When is settling for pretty good more productive than aiming for something a whole lot better? I think about this quite a bit as I go about my work life. It’s not just that aiming for perfection is often counter productive, but that a restless insistence on finding new ways of doing old things tempts us away from the less exciting work of getting stuff done. This is the siren song of innovation: innovation is essential when it comes to solving problems we don’t know how to solve, but what about when we already have tools that work okay? Should we go all-in using existing tools, or mess about making better tools, using time and money in their development?
This is not an academic question. Donors have to make these decisions every time they write a request for proposals, program designers make these decisions every time they write a strategy, and administrators make these decisions every time they decide to create a new tracking template rather than use the old one a predecessor left in the shared drive.
I think we probably all have a tendency toward either using what works or inventing something new. Back in the day, most people were probably content using a spear to hunt mastodon while that one guy was spending too much time messing around with a far-fetched idea for a bow and arrow. The spear-wielders probably brought home more meat than the tinkerer did in the short-term. Maybe the tinkerer’s family even went hungry while he tinkered, and the kids were reduced to eating bugs and tree bark. But eventually (whether in our fictional tinkerer’s lifetime or generations later) the bow and arrow brought a greater return on investment than the spear.
Spear wielding is honorable and productive, but we live in an age that worships invention of the new-fangled bow and arrow. Most of us are and should be spear wielders. I am one. When I look at the problems I aim to solve (these days, for me, that means increasing contraceptive access in Nigeria) I see an array of proven spears laid out in front of me. I’ve tailored some of these spears myself, so I know their heft and how they will fly. They have drawbacks and flaws. But if I use them well and patiently, I know what kind of return I can expect – and it’s a pretty good return.
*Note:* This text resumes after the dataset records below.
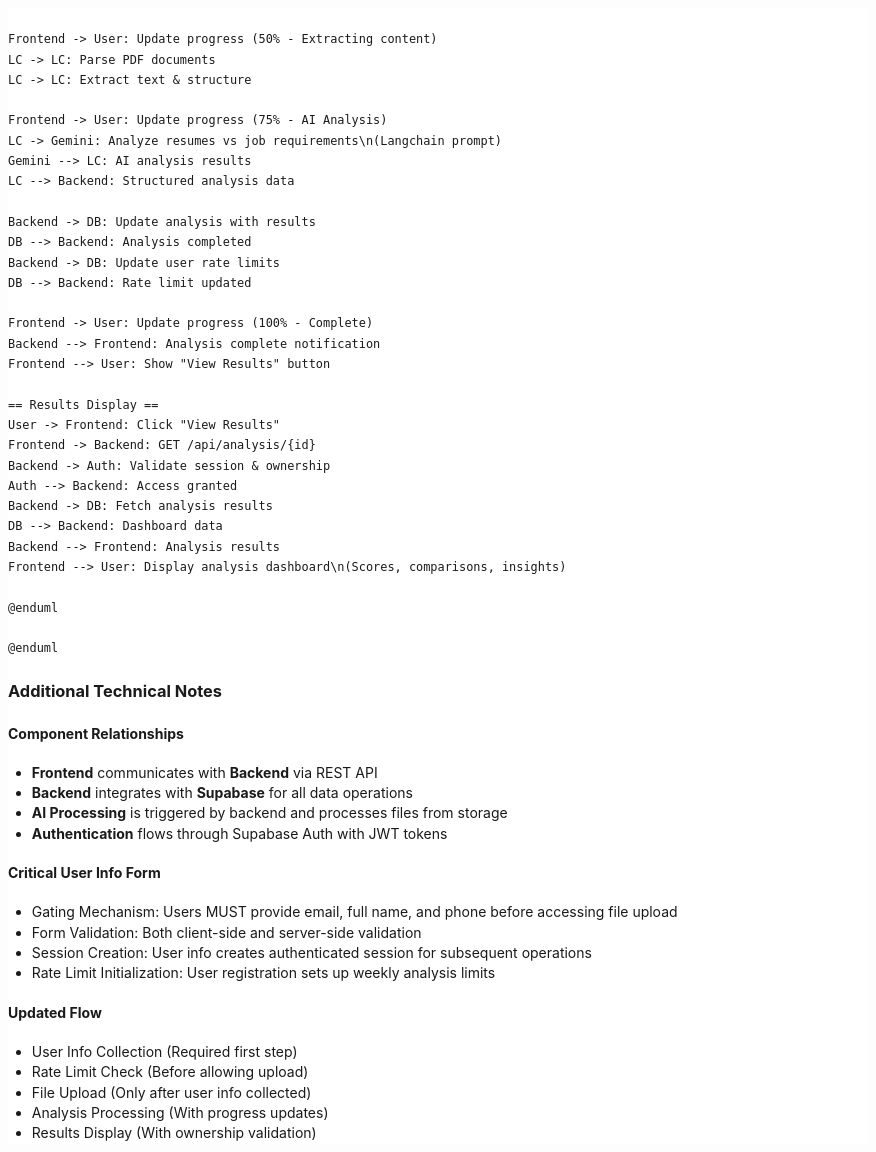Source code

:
 ```plantuml

Frontend -> User: Update progress (50% - Extracting content)
LC -> LC: Parse PDF documents
LC -> LC: Extract text & structure

Frontend -> User: Update progress (75% - AI Analysis)
LC -> Gemini: Analyze resumes vs job requirements\n(Langchain prompt)
Gemini --> LC: AI analysis results
LC --> Backend: Structured analysis data

Backend -> DB: Update analysis with results
DB --> Backend: Analysis completed
Backend -> DB: Update user rate limits
DB --> Backend: Rate limit updated

Frontend -> User: Update progress (100% - Complete)
Backend --> Frontend: Analysis complete notification
Frontend --> User: Show "View Results" button

== Results Display ==
User -> Frontend: Click "View Results"
Frontend -> Backend: GET /api/analysis/{id}
Backend -> Auth: Validate session & ownership
Auth --> Backend: Access granted
Backend -> DB: Fetch analysis results
DB --> Backend: Dashboard data
Backend --> Frontend: Analysis results
Frontend --> User: Display analysis dashboard\n(Scores, comparisons, insights)

@enduml

@enduml
```

### Additional Technical Notes

#### Component Relationships
- **Frontend** communicates with **Backend** via REST API
- **Backend** integrates with **Supabase** for all data operations
- **AI Processing** is triggered by backend and processes files from storage
- **Authentication** flows through Supabase Auth with JWT tokens

#### Critical User Info Form
- Gating Mechanism: Users MUST provide email, full name, and phone before accessing file upload
- Form Validation: Both client-side and server-side validation
- Session Creation: User info creates authenticated session for subsequent operations
- Rate Limit Initialization: User registration sets up weekly analysis limits

#### Updated Flow
- User Info Collection (Required first step)
- Rate Limit Check (Before allowing upload)
- File Upload (Only after user info collected)
- Analysis Processing (With progress updates)
- Results Display (With ownership validation)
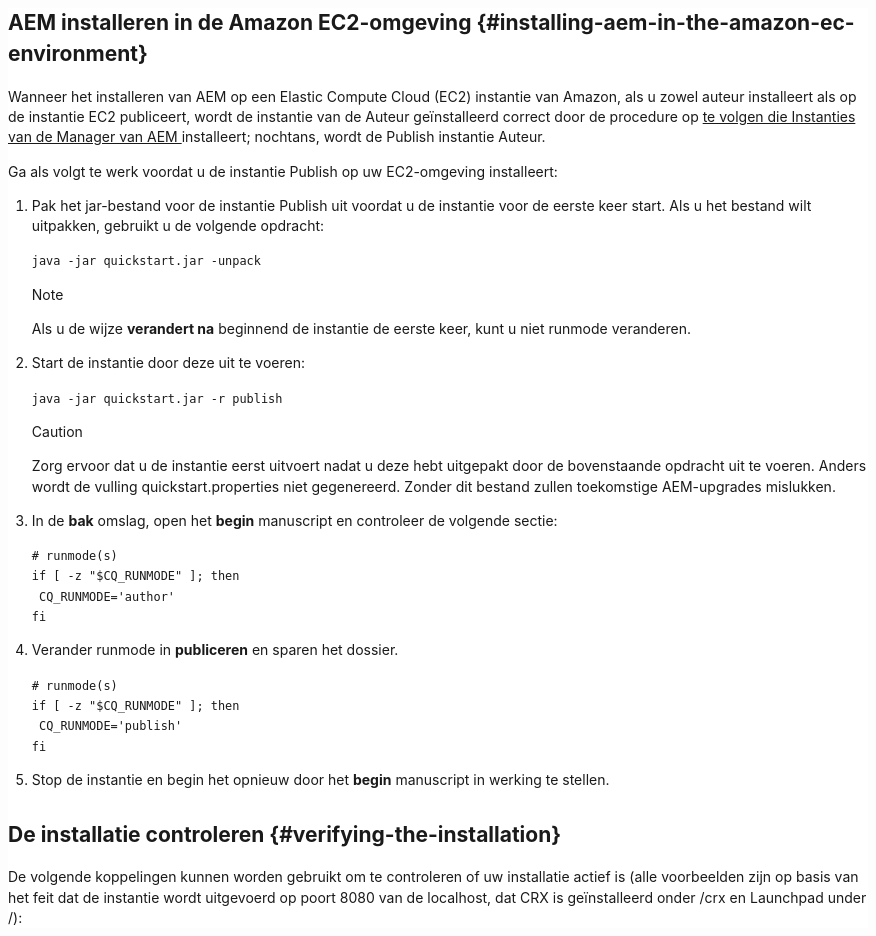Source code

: ## AEM installeren in de Amazon EC2-omgeving {#installing-aem-in-the-amazon-ec-environment}

Wanneer het installeren van AEM op een Elastic Compute Cloud (EC2) instantie van Amazon, als u zowel auteur installeert als op de instantie EC2 publiceert, wordt de instantie van de Auteur geïnstalleerd correct door de procedure op [ te volgen die Instanties van de Manager van AEM ](#installinginstancesofaemmanager) installeert; nochtans, wordt de Publish instantie Auteur.

Ga als volgt te werk voordat u de instantie Publish op uw EC2-omgeving installeert:

1. Pak het jar-bestand voor de instantie Publish uit voordat u de instantie voor de eerste keer start. Als u het bestand wilt uitpakken, gebruikt u de volgende opdracht:

   ```xml
   java -jar quickstart.jar -unpack
   ```

   >[!NOTE]
   >
   >Als u de wijze **verandert na** beginnend de instantie de eerste keer, kunt u niet runmode veranderen.

1. Start de instantie door deze uit te voeren:

   ```xml
   java -jar quickstart.jar -r publish
   ```

   >[!CAUTION]
   >
   >Zorg ervoor dat u de instantie eerst uitvoert nadat u deze hebt uitgepakt door de bovenstaande opdracht uit te voeren. Anders wordt de vulling quickstart.properties niet gegenereerd. Zonder dit bestand zullen toekomstige AEM-upgrades mislukken.

1. In de **bak** omslag, open het **begin** manuscript en controleer de volgende sectie:

   ```xml
   # runmode(s)
   if [ -z "$CQ_RUNMODE" ]; then
    CQ_RUNMODE='author'
   fi
   ```

1. Verander runmode in **publiceren** en sparen het dossier.

   ```xml
   # runmode(s)
   if [ -z "$CQ_RUNMODE" ]; then
    CQ_RUNMODE='publish'
   fi
   ```

1. Stop de instantie en begin het opnieuw door het **begin** manuscript in werking te stellen.

## De installatie controleren {#verifying-the-installation}

De volgende koppelingen kunnen worden gebruikt om te controleren of uw installatie actief is (alle voorbeelden zijn op basis van het feit dat de instantie wordt uitgevoerd op poort 8080 van de localhost, dat CRX is geïnstalleerd onder /crx en Launchpad under /):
There are people and organizations who are driven to develop the new, and leapfrog the old, because the new irresistably calls to them. I admire them, and I hope I’ll never be too old or inflexible to try a new tool that works better than the one in my hand. But if we all run off inventing bows and arrows, who is left to use the spears to hunt the mastodon to feed the family? It isn’t a rejection of the promise of technology to say that a family’s hunger for food now (or a community’s right to clean water, bed nets, and contraceptives) demands that we invest adequately in feeding the family now, with the technology we have, while setting some of those tinkerers free to innovate wildly and – hopefully – produce exponentially more food in the unknown future.
Any organization will have a mix of spear-wielders and tinkerers, of people who maintain the memory of what has been done and what works, and those who brashly go off creating a new, uncharted way that may or may not pay off. We need each other. What we don’t need is to turn one sort into the other sort, to force spear-wielders to tart up their old ways to make them look new in order to seem worthy, or to force tinkerers to promise us they’ll never fail to bring home the mastodon. They will fail, often. We should be waiting for them back at the camp fire with a big plate of mastodon brought down with our trusty spears, until the day that new bow makes the arrow fly true.